Audi, of course, is famous for its quattro all-wheel drive, and in fact, the Tiptronic automatic and the manual transmissions are available only with that drivetrain. However, those with a less sporty driving attitude, and in sunshine states and who don’t mind front wheel drive (and the better fuel economy that comes with it) can get a front drive Audi A4, but it’s available only with a continuously variable transmission (CVT).
For those who haven’t driven an A4 in some time, it’s grown. The new Audi A3 sedan measures within an inch of the three major exterior dimensions of the A4 of ten years ago, and the A4 is commensurately larger.
The increased exterior size is reflected in the interior. The overall volume of the back seat area is not only greater, legroom is maximized with carved-out front seatbacks for better knee room, and generous toe room under the front seats makes the most of the space available. Getting those number nines inside is a challenge however, with limited space between the seat and B-pillar.
Up front, the sport seats formerly optional as part of the S line package but now standard are well bolstered to live up to their name, though unlike some sport seats, comfort is not limited to the dinky of derriere.

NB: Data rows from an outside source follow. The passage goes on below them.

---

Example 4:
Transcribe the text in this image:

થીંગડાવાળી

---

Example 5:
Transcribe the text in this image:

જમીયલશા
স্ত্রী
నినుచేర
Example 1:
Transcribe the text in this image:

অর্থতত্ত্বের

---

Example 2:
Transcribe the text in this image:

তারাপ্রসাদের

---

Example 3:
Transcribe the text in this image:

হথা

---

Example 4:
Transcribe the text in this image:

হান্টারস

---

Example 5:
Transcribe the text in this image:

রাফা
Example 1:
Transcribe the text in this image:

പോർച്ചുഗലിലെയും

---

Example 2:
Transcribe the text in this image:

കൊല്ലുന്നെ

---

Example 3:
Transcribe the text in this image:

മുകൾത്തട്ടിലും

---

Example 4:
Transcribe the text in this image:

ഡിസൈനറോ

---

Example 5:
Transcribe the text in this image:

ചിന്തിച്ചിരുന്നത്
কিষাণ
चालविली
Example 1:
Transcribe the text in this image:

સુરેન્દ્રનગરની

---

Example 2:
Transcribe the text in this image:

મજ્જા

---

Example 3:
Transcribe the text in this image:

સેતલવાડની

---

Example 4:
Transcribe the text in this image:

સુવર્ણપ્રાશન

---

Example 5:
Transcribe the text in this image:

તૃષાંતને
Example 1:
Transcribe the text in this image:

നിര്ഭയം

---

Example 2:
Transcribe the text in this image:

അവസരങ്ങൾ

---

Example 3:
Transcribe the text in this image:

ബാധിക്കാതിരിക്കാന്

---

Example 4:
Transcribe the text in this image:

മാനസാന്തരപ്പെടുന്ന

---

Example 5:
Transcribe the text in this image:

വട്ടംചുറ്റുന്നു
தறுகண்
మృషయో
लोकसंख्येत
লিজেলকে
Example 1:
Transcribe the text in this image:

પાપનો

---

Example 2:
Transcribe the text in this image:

The dash is what copywriters usually call driver-centric. It’s not so much split by a center stack but rather all the gauges and controls are covered under a single hood. The major gauges are classic white on black with red needles, separated by a full color driver information display. The center multi-information display has a screen that’s controlled by a twist knob on the center console with four buttons around it that select major functions. It’s largely intuitive although due for an update to keep up with the state of the art. By not being a touch screen, it can be high and far enough away for easy viewing without a lot of eye focus changing, important for the bifocal crowd but helpful for everyone else.